If the checksums.txt file is missing, it can be restored. It will be recalculated and rewritten during the execution of the CHECK TABLE command for the specific partition, and the status will still be reported as 'is_passed = 1'.

You can check all existing (Replicated)MergeTree tables at once by using the CHECK ALL TABLES query.

CHECK ALL TABLES
FORMAT PrettyCompactMonoBlock
SETTINGS check_query_single_value_result = 0
┌─database─┬─table────┬─part_path───┬─is_passed─┬─message─┐
│ default │ t2 │ all_1_95_3 │ 1 │ │
│ db1 │ table_01 │ all_39_39_0 │ 1 │ │
│ default │ t1 │ all_39_39_0 │ 1 │ │
│ db1 │ t1 │ all_39_39_0 │ 1 │ │
│ db1 │ table_01 │ all_1_6_1 │ 1 │ │
│ default │ t1 │ all_1_6_1 │ 1 │ │
│ db1 │ t1 │ all_1_6_1 │ 1 │ │
│ db1 │ table_01 │ all_7_38_2 │ 1 │ │
│ db1 │ t1 │ all_7_38_2 │ 1 │ │
│ default │ t1 │ all_7_38_2 │ 1 │ │
└──────────┴──────────┴─────────────┴───────────┴─────────┘

If the Data Is Corrupted

If the table is corrupted, you can copy the non-corrupted data to another table.

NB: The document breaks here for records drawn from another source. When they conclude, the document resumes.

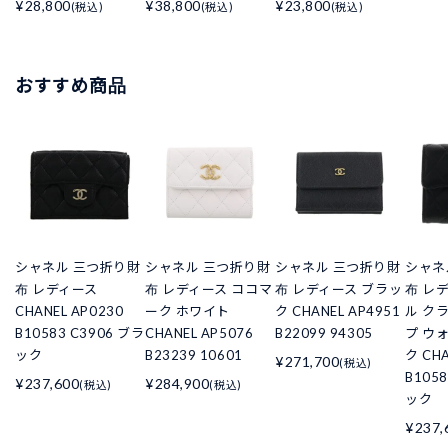
¥28,800
¥38,800
¥23,800
(税込)
(税込)
(税込)
おすすめ商品
シャネル 三つ折り財
シャネル 三つ折り財
シャネル 三つ折り財
シャネ
布 レディース
布 レディース ココマ
布 レディース ブラッ
布 レ
CHANEL AP0230
ーク ホワイト
ク CHANEL AP4951
ル ク
B10583 C3906 ブラ
CHANEL AP5076
B22099 94305
プ ウ
ック
B23239 10601
ク CHA
¥271,700
(税込)
B105
¥237,600
¥284,900
(税込)
(税込)
ック
¥237,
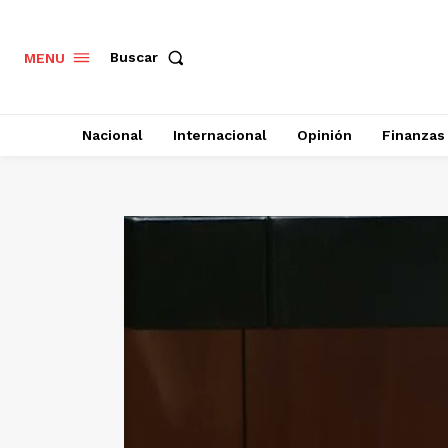
Buscar
MENU
Nacional
Internacional
Opinión
Finanzas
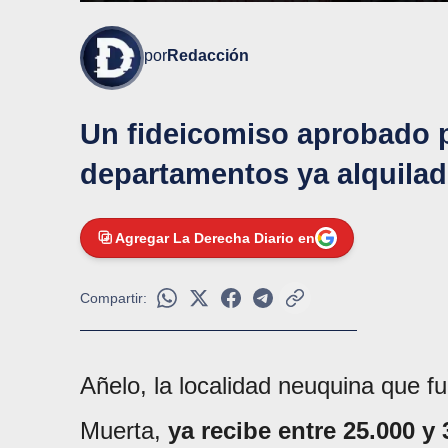
por
Redacción
Un fideicomiso aprobado p
departamentos ya alquilad
Agregar La Derecha Diario en
Compartir:
Añelo, la localidad neuquina que 
Muerta,
ya recibe entre 25.000 y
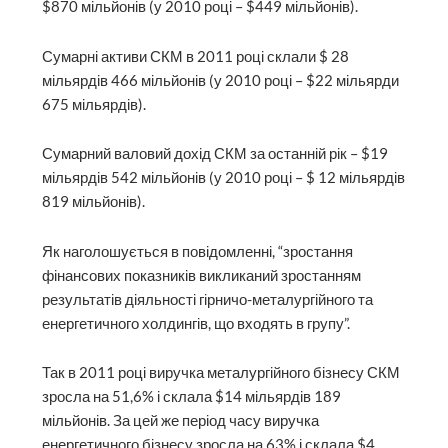
$870 мільйонів (у 2010 році – $449 мільйонів).
Сумарні активи СКМ в 2011 році склали $ 28
мільярдів 466 мільйонів (у 2010 році – $22 мільярди
675 мільярдів).
Сумарний валовий дохід СКМ за останній рік – $19
мільярдів 542 мільйонів (у 2010 році – $ 12 мільярдів
819 мільйонів).
Як наголошується в повідомленні, “зростання
фінансових показників викликаний зростанням
результатів діяльності гірничо-металургійного та
енергетичного холдингів, що входять в групу”.
Так в 2011 році виручка металургійного бізнесу СКМ
зросла на 51,6% і склала $14 мільярдів 189
мільйонів. За цей же період часу виручка
енергетичного бізнесу зросла на 63% і склала $4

To do this:

  1. Create a new table with the same structure as damaged table. To do this execute the query CREATE TABLE <new_table_name> AS <damaged_table_name>.
  2. Set the max_threads value to 1 to process the next query in a single thread. To do this run the query SET max_threads = 1.
  3. Execute the query INSERT INTO <new_table_name> SELECT * FROM <damaged_table_name>. This request copies the non-corrupted data from the damaged table to another table. Only the data before the corrupted part will be copied.
  4. Restart the clickhouse-client to reset the max_threads value.